因為在他心裏,還記得當初娘在雲韶宮說過的話。

如果娘說的一切都是真的,那麽這鐵血江山背後,還狼藉著如此多的垢膩。自己貼近了看去,讓那些歲月山河仿佛都像是一段蟲蛀了的傳說。

——這個世界就是這樣的?

這個世界都是這樣的嗎……這個世界就讓它這樣好了。

他今天之所以坐在這裏,是因為重入長安以後,肩胛帶他來到了這裏。

肩胛說:“我不知道這對你來說是不是一件傷心的事。”

“不過,這始終是一件你必須面對的事。”

“一個王子是什麽?這世上並沒有太多的王子。大家都以為王子就是一個傳說了,因為一個王子的出現需要很多偶然的機緣。他們必有著不一樣的家世,不一樣的先人,與那些先人留下來的功德與罪惡。但這個身份只是個開始,他將面對選擇,與常人不太那麽一樣的選擇。人人都渴望當一個王子,因為人人都夢想與眾不同。”

“但這不同,必然是會付出代價的……”

“也算幸運也算不幸,在你的身後,流著那麽多不由你選擇的血與火。但只要堅強,所有的這一切都將是有用的,是會促成你有力的,令你不軟弱不怯懦的。我今天帶你重返這個長安,就是希望,你可以成為一個真正的王子。那擁有真正的尊華,擁有真正的高貴,擁有不容褻侮的生命的一個王子。”
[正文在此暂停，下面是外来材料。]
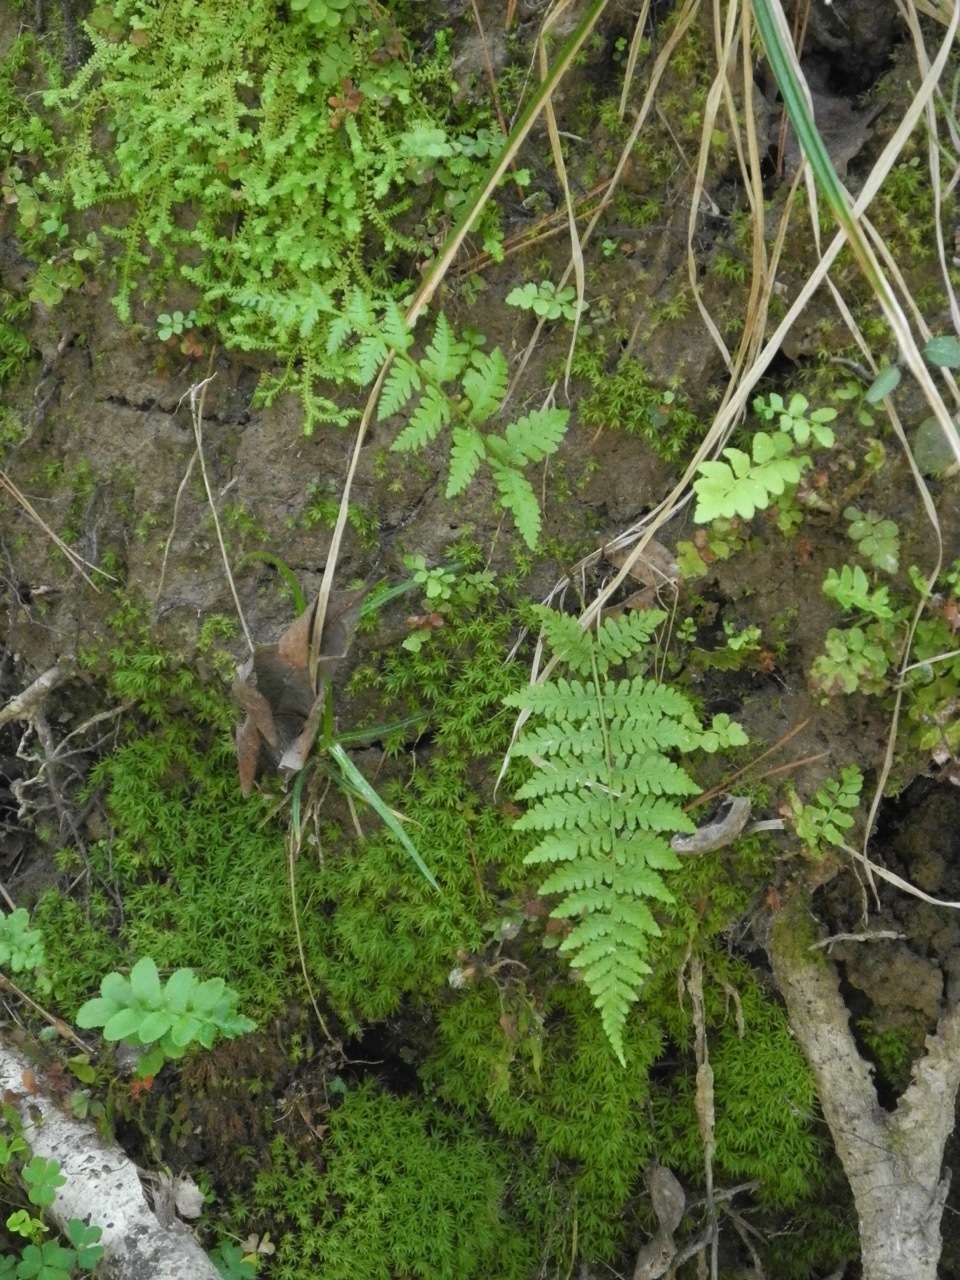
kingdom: Plantae
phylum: Tracheophyta
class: Polypodiopsida
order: Polypodiales
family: Athyriaceae
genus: Athyrium
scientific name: Athyrium asplenioides
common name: Southern lady fern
“不要抱怨過往,它恰恰可以讓你成為一個不在虛榮的盛宴中迷離的人偶。如果決心做自己的王子,你將擁有自己的選擇。”

這六年間,其實他已到處聽來了許多關於自己家世的傳說。可直到今天面對這玄武門,他才第一次感到:自己真是一個王子。

且是一個與別的王子不太相同的“息王子”。

※※※

受律辭元首,相將討叛臣。

鹹歌破陣樂,共賞太平人。

一行隊列,共有三十許人。他們個個畫紙為甲,刻木擬戈,正在明德堂上舞弄著。

那紙甲上用或朱或黑的紋路模擬著熊羆虎豹,兵器上也粘貼著金紙銀鉑。這些舞者俱是男子,他們身材勁健,動作剛猛,個個手中舞器上晃著明晃晃的光,有如陣前軍中,決蕩殺敵一般。

這是開朝以來教坊中獨創的健舞,名為《秦王破陣樂》,模擬開國蕩平之事。